▶ **PROVIDED DATA**:

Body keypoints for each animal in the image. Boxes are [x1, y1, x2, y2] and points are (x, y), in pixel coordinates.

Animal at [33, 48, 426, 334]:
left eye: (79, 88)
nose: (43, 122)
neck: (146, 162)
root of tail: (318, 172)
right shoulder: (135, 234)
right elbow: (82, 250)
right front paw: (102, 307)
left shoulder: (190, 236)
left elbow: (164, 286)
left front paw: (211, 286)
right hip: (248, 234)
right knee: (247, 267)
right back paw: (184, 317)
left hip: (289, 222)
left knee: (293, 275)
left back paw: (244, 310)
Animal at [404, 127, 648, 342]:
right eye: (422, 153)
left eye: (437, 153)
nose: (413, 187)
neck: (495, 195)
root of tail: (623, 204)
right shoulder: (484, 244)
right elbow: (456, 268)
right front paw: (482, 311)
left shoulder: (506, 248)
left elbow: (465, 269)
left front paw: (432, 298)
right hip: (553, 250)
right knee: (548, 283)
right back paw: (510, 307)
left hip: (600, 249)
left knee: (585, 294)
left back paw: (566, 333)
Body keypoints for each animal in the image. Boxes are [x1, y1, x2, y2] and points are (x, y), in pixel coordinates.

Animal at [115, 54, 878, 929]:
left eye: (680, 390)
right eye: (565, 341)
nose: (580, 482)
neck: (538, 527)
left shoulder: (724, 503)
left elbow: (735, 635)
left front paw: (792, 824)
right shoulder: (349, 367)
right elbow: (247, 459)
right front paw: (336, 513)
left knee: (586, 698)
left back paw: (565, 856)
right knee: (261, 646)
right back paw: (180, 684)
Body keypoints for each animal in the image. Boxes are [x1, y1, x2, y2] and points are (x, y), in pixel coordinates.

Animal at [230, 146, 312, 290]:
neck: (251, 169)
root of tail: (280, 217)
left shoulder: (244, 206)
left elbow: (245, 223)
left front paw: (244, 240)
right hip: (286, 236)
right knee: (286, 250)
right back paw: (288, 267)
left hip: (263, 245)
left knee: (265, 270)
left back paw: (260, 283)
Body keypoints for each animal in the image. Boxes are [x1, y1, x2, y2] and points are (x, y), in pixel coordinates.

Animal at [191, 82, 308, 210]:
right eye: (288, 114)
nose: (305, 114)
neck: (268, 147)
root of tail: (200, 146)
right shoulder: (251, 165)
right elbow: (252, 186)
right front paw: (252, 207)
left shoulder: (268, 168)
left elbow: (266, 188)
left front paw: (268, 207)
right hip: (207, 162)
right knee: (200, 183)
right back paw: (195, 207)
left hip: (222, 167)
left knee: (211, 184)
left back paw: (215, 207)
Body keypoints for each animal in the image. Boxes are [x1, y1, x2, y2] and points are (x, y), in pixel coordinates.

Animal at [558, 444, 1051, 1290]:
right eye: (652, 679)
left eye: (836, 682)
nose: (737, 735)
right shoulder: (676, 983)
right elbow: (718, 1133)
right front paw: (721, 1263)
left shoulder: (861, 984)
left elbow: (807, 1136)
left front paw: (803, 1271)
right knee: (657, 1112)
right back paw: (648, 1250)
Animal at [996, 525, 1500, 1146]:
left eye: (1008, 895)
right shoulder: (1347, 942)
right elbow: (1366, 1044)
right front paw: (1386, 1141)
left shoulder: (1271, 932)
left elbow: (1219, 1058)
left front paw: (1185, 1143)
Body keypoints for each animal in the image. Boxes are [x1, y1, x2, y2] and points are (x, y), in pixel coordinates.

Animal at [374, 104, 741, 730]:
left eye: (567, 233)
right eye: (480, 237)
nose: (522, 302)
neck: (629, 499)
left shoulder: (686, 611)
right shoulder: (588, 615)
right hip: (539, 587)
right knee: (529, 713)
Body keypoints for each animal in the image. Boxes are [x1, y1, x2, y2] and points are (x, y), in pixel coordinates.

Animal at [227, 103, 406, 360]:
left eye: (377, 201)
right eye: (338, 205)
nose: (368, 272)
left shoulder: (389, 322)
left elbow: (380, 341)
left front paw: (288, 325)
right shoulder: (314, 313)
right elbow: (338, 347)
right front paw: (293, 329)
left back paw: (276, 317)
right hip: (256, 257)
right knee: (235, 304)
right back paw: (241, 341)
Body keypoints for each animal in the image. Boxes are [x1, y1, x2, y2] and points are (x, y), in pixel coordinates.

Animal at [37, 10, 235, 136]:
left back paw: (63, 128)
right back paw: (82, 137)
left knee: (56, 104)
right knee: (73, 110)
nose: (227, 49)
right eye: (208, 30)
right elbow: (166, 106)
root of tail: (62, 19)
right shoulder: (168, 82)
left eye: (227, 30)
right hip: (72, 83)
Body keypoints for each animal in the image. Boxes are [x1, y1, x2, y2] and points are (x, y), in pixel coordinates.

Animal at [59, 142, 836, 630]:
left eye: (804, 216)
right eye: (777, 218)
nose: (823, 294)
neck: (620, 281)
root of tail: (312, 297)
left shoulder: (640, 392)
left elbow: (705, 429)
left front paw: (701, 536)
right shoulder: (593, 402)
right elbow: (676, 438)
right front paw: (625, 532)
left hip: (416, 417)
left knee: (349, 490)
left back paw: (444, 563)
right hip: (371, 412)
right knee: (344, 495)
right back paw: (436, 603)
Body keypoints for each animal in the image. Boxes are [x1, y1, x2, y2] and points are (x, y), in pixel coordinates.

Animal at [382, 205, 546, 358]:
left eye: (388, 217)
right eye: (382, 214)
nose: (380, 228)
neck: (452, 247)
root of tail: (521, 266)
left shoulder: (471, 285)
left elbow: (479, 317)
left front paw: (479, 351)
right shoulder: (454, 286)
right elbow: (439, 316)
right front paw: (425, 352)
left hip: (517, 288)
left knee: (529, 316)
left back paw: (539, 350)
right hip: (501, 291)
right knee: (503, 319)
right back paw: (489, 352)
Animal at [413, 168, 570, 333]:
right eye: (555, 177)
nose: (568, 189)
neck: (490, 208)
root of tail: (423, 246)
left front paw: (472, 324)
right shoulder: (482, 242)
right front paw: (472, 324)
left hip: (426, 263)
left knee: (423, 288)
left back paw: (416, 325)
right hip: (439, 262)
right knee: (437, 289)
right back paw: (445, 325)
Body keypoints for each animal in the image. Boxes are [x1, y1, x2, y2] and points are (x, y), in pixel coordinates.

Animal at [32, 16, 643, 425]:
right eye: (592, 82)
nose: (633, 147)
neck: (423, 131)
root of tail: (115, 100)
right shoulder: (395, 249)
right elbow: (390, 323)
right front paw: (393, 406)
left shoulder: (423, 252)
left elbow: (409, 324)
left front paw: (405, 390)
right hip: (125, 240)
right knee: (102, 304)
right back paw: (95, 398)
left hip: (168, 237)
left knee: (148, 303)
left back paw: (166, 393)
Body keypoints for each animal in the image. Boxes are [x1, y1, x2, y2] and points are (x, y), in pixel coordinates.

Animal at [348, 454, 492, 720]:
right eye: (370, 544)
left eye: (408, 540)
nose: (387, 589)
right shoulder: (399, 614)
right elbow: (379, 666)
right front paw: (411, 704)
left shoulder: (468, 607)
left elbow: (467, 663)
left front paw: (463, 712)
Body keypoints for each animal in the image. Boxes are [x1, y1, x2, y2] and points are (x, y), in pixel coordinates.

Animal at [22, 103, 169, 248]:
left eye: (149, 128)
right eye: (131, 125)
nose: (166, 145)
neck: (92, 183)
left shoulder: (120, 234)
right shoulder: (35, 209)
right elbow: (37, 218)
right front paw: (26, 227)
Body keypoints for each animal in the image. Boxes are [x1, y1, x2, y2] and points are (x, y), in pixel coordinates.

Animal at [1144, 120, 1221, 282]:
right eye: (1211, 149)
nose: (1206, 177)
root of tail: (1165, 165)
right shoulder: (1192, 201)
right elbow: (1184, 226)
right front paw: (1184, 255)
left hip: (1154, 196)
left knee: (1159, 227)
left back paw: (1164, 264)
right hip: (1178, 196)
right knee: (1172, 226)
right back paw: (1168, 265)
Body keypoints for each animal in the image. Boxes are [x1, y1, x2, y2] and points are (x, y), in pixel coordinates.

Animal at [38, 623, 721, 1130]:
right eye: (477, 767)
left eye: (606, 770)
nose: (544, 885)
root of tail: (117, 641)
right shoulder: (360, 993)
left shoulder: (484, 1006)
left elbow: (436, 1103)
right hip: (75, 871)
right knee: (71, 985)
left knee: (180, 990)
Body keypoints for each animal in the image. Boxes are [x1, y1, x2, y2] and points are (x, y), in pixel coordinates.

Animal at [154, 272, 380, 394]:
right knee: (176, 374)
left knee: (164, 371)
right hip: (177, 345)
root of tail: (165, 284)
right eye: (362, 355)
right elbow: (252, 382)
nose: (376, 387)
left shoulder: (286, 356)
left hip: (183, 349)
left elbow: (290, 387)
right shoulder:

▶ **WHAT YOU NEED TO DO**:
Your task is to set down only the lines that run from the opening of the listing to the line with "left knee: (211, 184)", both ends included, each unchanged.

▶ **SOLUTION**:
Body keypoints for each animal in the image. Boxes are [x1, y1, x2, y2] and points are (x, y), in pixel coordinates.

Animal at [33, 48, 426, 334]:
left eye: (79, 88)
nose: (43, 122)
neck: (146, 162)
root of tail: (318, 172)
right shoulder: (135, 234)
right elbow: (82, 250)
right front paw: (102, 307)
left shoulder: (190, 236)
left elbow: (164, 286)
left front paw: (211, 286)
right hip: (248, 234)
right knee: (247, 267)
right back paw: (184, 317)
left hip: (289, 222)
left knee: (293, 275)
left back paw: (244, 310)
Animal at [404, 127, 648, 342]:
right eye: (422, 153)
left eye: (437, 153)
nose: (413, 187)
neck: (495, 195)
root of tail: (623, 204)
right shoulder: (484, 244)
right elbow: (456, 268)
right front paw: (482, 311)
left shoulder: (506, 248)
left elbow: (465, 269)
left front paw: (432, 298)
right hip: (553, 250)
right knee: (548, 283)
right back paw: (510, 307)
left hip: (600, 249)
left knee: (585, 294)
left back paw: (566, 333)
Body keypoints for each animal in the image. Boxes are [x1, y1, x2, y2] and points are (x, y), in pixel coordinates.

Animal at [115, 54, 878, 929]:
left eye: (680, 390)
right eye: (565, 341)
nose: (580, 482)
neck: (538, 527)
left shoulder: (724, 503)
left elbow: (735, 635)
left front paw: (792, 824)
right shoulder: (349, 367)
right elbow: (247, 459)
right front paw: (336, 513)
left knee: (586, 698)
left back paw: (565, 856)
right knee: (261, 646)
right back paw: (180, 684)
Body keypoints for each animal in the image. Boxes are [x1, y1, x2, y2] and points are (x, y), in pixel coordinates.

Animal at [230, 146, 312, 290]:
neck: (251, 169)
root of tail: (280, 217)
left shoulder: (244, 206)
left elbow: (245, 223)
left front paw: (244, 240)
right hip: (286, 236)
right knee: (286, 250)
right back paw: (288, 267)
left hip: (263, 245)
left knee: (265, 270)
left back paw: (260, 283)
Body keypoints for each animal in the image. Boxes are [x1, y1, x2, y2] and points are (x, y), in pixel coordinates.

Animal at [191, 82, 308, 210]:
right eye: (288, 114)
nose: (305, 114)
neck: (268, 147)
root of tail: (200, 146)
right shoulder: (251, 165)
right elbow: (252, 186)
right front paw: (252, 207)
left shoulder: (268, 168)
left elbow: (266, 188)
left front paw: (268, 207)
right hip: (207, 162)
right knee: (200, 183)
right back paw: (195, 207)
left hip: (222, 167)
left knee: (211, 184)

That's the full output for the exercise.